Atlanta Journal-Constitution photo by Curtis Compton via AP / Ryan Blaney (12) passes Kyle Larson with eight laps to go on his way to winning Sunday's NASCAR Cup Series race at Atlanta Motor Speedway in Hampton, Ga.

HAMPTON, Ga. — Ryan Blaney knew he had to let Kyle Larson go. Patience was the key, especially on a Sunday when Larson looked unbeatable at Atlanta Motor Speedway.

In the end, Larson faded on a battered set of tires, and Blaney raced by him for an improbable NASCAR Cup Series victory.

"I was not going to be able to stick with him," said Blaney, a 27-year-old Team Penske driver. "I've got to save my tires and see what happens."

Blaney became the sixth driver to win in six races to start this season, surging to the front with nine laps to go after Larson easily won the first two stages and led 269 of 325 laps on the 1.54-mile tri-oval. The Hendrick Motorsports No. 5 Chevrolet's tires didn't stand up to the punishing track after Larson made his final pit stop with 56 laps to go.

Blaney stayed close enough to make his move, his No. 12 Ford hugging the outside wall through the fourth turn and cutting to the inside to pass Larson as they crossed the line in front of the main grandstands. Blaney pulled away to win by 2.083 seconds, having gone just as long as Larson on the final set of tires but getting much more out of them.

"It's cool to win at a place where you've got to finesse it a little bit and think about it," Blaney said after the fifth victory of his Cup Series career.

He led just 25 laps, but one of them was the one that mattered most. When it was over, Blaney strolled over to the stands and grabbed the checkered flag, which he handed to a young fan wearing the driver's T-shirt.

It was a bitter loss for Larson, who missed a chance to become 2021's first two-time winner after a victory at Las Vegas Motor Speedway two weeks ago. Still, he is off to a strong start in his new job at Hendrick, less than a year after blurting out a racial slur on the live stream of a late-night video racing game, which led to NASCAR suspending him for the rest of the season and cost him his job at Chip Ganassi Racing.

"I hate to lead a lot of laps and lose," Larson said. "The car was stupid fast for a long time there."

Hendrick's Alex Bowman was third for his best finish this year and first in the top five since last October at Texas Motor Speedway.

Joe Gibbs Racing's Denny Hamlin, who started from the pole position and finished fourth, remains first in the points standings after another strong run. Hamlin has finished in the top five in every race except the third week of the season at Homestead-Miami Speedway, where he was 11th.

Still, the three-time Daytona 500 winner is clearly perturbed about not making it to victory lane after doing so seven times in 2020.

"We're just not fast enough," Hamlin said. "We need more speed."

Kurt Busch had the look of a contender until the restart to begin the second stage. As the cars stacked up behind Larson, Busch got bumped from behind by Hamlin and slammed into the outside wall going into turn one, sustaining heavy damage that ended the No. 1 Chevy's day.

The Ganassi driver conceded Hamlin "didn't do anything vicious or malicious," but he was still ticked off.

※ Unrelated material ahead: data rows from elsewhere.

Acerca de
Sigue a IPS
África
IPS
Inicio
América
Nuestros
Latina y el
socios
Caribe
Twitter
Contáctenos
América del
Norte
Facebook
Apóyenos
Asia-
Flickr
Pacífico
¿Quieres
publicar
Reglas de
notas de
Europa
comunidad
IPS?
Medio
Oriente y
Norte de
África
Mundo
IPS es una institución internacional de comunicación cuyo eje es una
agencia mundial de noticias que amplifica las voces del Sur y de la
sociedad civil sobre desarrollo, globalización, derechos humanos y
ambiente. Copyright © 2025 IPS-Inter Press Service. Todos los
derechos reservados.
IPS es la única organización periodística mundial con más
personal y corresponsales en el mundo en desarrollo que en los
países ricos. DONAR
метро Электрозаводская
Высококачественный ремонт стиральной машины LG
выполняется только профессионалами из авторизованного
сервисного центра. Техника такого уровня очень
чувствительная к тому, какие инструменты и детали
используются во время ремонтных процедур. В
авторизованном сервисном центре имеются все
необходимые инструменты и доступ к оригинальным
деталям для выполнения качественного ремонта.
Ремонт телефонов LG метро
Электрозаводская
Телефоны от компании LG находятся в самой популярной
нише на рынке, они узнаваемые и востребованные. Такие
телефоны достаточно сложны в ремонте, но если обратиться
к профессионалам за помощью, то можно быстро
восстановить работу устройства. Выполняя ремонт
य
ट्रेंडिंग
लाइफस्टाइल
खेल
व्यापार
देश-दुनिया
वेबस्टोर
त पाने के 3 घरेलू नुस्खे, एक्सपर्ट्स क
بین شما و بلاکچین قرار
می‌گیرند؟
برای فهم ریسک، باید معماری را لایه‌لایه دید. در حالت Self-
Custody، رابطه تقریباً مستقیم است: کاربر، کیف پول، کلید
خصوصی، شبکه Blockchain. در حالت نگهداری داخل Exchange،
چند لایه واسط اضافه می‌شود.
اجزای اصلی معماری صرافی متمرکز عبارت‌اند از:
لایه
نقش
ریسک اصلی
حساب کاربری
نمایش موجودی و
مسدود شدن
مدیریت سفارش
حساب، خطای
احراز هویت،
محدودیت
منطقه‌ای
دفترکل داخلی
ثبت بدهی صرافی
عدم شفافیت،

"These are the days that hurt the worst," said Busch, who finished last in the 39-car field. "It's a restart. Where are we gonna go, man? Just chill."

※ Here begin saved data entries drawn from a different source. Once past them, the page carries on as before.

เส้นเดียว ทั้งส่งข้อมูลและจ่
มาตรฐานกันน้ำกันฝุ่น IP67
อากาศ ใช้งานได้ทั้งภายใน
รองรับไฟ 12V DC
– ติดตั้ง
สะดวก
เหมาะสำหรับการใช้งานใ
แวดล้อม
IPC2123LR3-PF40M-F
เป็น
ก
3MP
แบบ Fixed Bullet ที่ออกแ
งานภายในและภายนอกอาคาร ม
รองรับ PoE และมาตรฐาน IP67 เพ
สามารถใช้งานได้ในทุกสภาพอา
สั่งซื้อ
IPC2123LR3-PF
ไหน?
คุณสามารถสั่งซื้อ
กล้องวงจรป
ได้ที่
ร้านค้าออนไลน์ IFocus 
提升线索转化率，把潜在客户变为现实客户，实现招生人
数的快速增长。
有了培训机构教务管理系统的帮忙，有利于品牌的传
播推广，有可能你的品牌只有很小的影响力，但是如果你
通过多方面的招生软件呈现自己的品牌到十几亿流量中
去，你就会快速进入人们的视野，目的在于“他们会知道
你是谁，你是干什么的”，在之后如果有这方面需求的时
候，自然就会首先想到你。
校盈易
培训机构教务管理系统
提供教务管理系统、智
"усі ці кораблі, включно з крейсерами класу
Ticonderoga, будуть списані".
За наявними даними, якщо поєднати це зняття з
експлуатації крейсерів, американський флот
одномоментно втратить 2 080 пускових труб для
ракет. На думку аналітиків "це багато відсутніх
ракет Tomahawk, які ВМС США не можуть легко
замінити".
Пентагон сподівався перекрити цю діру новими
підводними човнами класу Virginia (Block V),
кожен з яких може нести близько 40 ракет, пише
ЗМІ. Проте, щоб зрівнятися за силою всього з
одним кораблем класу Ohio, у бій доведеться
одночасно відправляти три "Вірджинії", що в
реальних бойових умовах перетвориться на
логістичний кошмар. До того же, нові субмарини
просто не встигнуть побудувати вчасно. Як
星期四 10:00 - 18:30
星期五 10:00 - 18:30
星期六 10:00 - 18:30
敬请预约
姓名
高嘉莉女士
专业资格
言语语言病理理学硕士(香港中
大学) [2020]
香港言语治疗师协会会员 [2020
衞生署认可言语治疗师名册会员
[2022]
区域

It was also a tough day for reigning Cup Series champion and Georgia native Chase Elliott.

Scheduled to start fifth, he had to take the green from the back of the field after his Hendrick No. 9 Chevy failed multiple inspections before the race. Shortly after a restart to begin the final stage, the engine blew coming off turn four and the car was pushed to the paddock with a 38th-place finish.

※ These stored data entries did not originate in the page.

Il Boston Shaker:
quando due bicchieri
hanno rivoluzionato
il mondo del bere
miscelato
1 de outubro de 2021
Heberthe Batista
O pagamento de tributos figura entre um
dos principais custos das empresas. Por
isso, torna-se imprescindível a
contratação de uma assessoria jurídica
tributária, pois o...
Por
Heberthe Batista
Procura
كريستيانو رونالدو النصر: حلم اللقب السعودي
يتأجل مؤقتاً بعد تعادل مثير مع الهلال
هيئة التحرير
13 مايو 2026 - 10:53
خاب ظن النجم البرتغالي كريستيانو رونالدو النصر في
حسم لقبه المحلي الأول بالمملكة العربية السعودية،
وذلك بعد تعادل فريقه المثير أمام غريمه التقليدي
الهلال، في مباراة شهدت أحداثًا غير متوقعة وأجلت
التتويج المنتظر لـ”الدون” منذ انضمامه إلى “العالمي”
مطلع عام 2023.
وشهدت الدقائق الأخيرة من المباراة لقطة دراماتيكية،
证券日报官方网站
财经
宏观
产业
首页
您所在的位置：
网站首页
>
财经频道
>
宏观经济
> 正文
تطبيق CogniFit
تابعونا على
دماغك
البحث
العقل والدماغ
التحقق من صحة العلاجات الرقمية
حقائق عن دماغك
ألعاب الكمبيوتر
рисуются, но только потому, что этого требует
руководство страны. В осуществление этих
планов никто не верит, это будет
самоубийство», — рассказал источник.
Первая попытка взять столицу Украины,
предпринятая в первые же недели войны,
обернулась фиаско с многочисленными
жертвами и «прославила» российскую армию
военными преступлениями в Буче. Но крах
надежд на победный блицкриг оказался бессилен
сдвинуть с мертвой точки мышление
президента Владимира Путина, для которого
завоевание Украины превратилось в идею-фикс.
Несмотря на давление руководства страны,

For NASCAR, the day was an overall success as it returned to the track where the racing world came to a halt a year ago. In March 2020, Atlanta was the first track with a race postponed because of the coronavirus pandemic.

This time, the Cup Series event went off as scheduled in front of a socially distanced crowd of about 20,000 — far below capacity because of the lingering outbreak, but a welcome change from last June, when no fans were allowed for the makeup race. The Cup Series will be back July 11, the first time since 2010 that Atlanta has hosted two races in a season.

The circuit visits Bristol Motor Speedway next Sunday for a highly anticipated dirt race on the half-mile oval in eastern Tennessee. It will be the first dirt race for NASCAR's top tier since 1970, two years before a revamp led to what is considered the modern era for the Cup Series.